:: Assigned task ::
The entries are to be repeated exactly, with all pictures omitted.

:: Supplied data ::

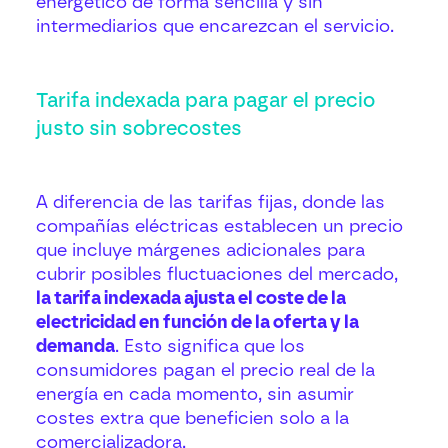
energético de forma sencilla y sin
intermediarios que encarezcan el servicio.
Tarifa indexada para pagar el precio
justo sin sobrecostes
A diferencia de las tarifas fijas, donde las
compañías eléctricas establecen un precio
que incluye márgenes adicionales para
cubrir posibles fluctuaciones del mercado,
la tarifa indexada ajusta el coste de la
electricidad en función de la oferta y la
demanda
. Esto significa que los
consumidores pagan el precio real de la
energía en cada momento, sin asumir
costes extra que beneficien solo a la
comercializadora.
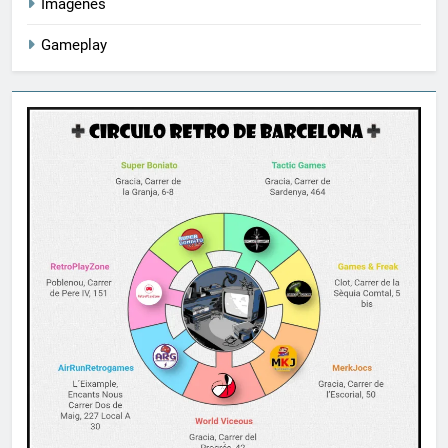
Imágenes
Gameplay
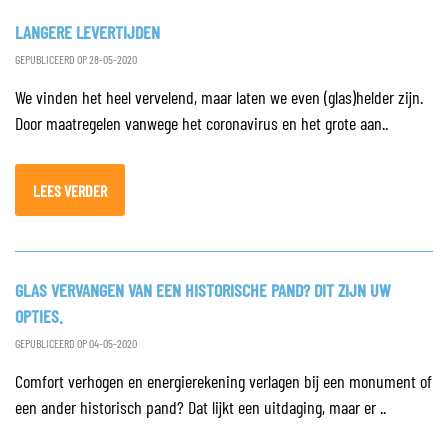
LANGERE LEVERTIJDEN
GEPUBLICEERD OP 28-05-2020
We vinden het heel vervelend, maar laten we even (glas)helder zijn.
Door maatregelen vanwege het coronavirus en het grote aan..
LEES VERDER
GLAS VERVANGEN VAN EEN HISTORISCHE PAND? DIT ZIJN UW
OPTIES.
GEPUBLICEERD OP 04-05-2020
Comfort verhogen en energierekening verlagen bij een monument of
een ander historisch pand? Dat lijkt een uitdaging, maar er ..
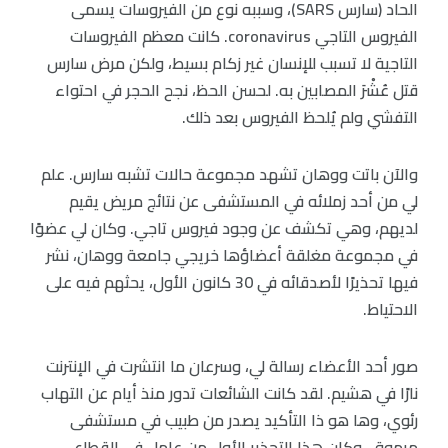
الحاد (سارس SARS)، وسببه نوع من الفيروسات يسمى
الفيروس التاجي coronavirus. كانت معظم الفيروسات
التاجية لا تسبب للإنسان غير زكام بسيط، ولكن مرض سارس
قتل عُشْرَ المصابين به. لحسن الحظ، نجح الحجر في احتواء
التفشي ولم يُلحظ الفيروس بعد ذلك.
والآن باتت ووهان تشهد مجموعة حالات تشبه سارس. علم
لي من أحد زملائه في المستشفى عن نتائج مريض يقيم
لديهم، وهي تكشف عن وجود فيروس تاجي. وكان لي عضوًا
في مجموعة مغلقة أعضاؤها خريجي جامعة ووهان، نشر
فيها تحذيرًا لأصدقائه في 30 كانون الأول، يحثهم فيه على
الاحتياط.
صور أحد الأعضاء رسالة لي، وسرعان ما انتشرت في الإنترنت
نارًا في هشيم. لقد كانت الشائعات تدور منذ أيام عن التهاب
رئوي، وها هو ذا التأكيد يصدر من طبيب في مستشفى
مرموق، وكان هذا التحذير الأول من عامل في القطاع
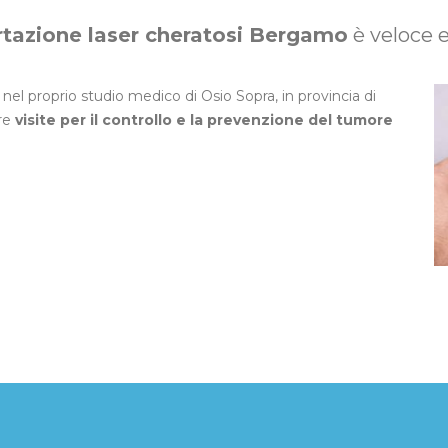
tazione laser cheratosi Bergamo
è veloce e
nel proprio studio medico di Osio Sopra, in provincia di
are
visite per il controllo e la prevenzione del tumore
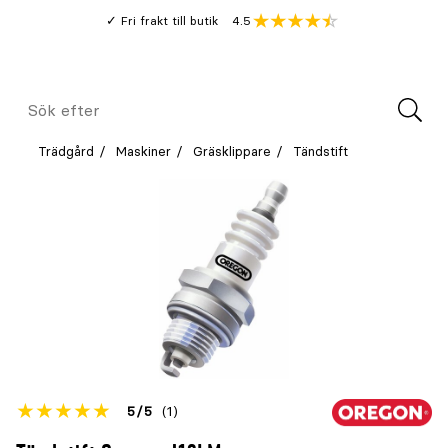
Gå
Genomsnitt
4.5
Fri frakt till butik
kund
till
Öppna
V
recension
huvudinnehållet
Meny
Sök
efter
Trädgård
Maskiner
Gräsklippare
Tändstift
Betyget
5
5
(1)
för
Öppna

:: Solution to this problem ::
energético de forma sencilla y sin
intermediarios que encarezcan el servicio.
Tarifa indexada para pagar el precio
justo sin sobrecostes
A diferencia de las tarifas fijas, donde las
compañías eléctricas establecen un precio
que incluye márgenes adicionales para
cubrir posibles fluctuaciones del mercado,
la tarifa indexada ajusta el coste de la
electricidad en función de la oferta y la
demanda
. Esto significa que los
consumidores pagan el precio real de la
energía en cada momento, sin asumir
costes extra que beneficien solo a la
comercializadora.
Imágenes
Gameplay
LANGERE LEVERTIJDEN
GEPUBLICEERD OP 28-05-2020
We vinden het heel vervelend, maar laten we even (glas)helder zijn.
Door maatregelen vanwege het coronavirus en het grote aan..
LEES VERDER
GLAS VERVANGEN VAN EEN HISTORISCHE PAND? DIT ZIJN UW
OPTIES.
GEPUBLICEERD OP 04-05-2020
Comfort verhogen en energierekening verlagen bij een monument of
een ander historisch pand? Dat lijkt een uitdaging, maar er ..
الحاد (سارس SARS)، وسببه نوع من الفيروسات يسمى
الفيروس التاجي coronavirus. كانت معظم الفيروسات
التاجية لا تسبب للإنسان غير زكام بسيط، ولكن مرض سارس
قتل عُشْرَ المصابين به. لحسن الحظ، نجح الحجر في احتواء
التفشي ولم يُلحظ الفيروس بعد ذلك.
والآن باتت ووهان تشهد مجموعة حالات تشبه سارس. علم
لي من أحد زملائه في المستشفى عن نتائج مريض يقيم
لديهم، وهي تكشف عن وجود فيروس تاجي. وكان لي عضوًا
في مجموعة مغلقة أعضاؤها خريجي جامعة ووهان، نشر
فيها تحذيرًا لأصدقائه في 30 كانون الأول، يحثهم فيه على
الاحتياط.
صور أحد الأعضاء رسالة لي، وسرعان ما انتشرت في الإنترنت
نارًا في هشيم. لقد كانت الشائعات تدور منذ أيام عن التهاب
رئوي، وها هو ذا التأكيد يصدر من طبيب في مستشفى
مرموق، وكان هذا التحذير الأول من عامل في القطاع
tazione laser cheratosi Bergamo
è veloce e
nel proprio studio medico di Osio Sopra, in provincia di
are
visite per il controllo e la prevenzione del tumore
Gå
Genomsnitt
4.5
Fri frakt till butik
kund
till
Öppna
V
recension
huvudinnehållet
Meny
Sök
efter
Trädgård
Maskiner
Gräsklippare
Tändstift
Betyget
5
5
(1)
för
Öppna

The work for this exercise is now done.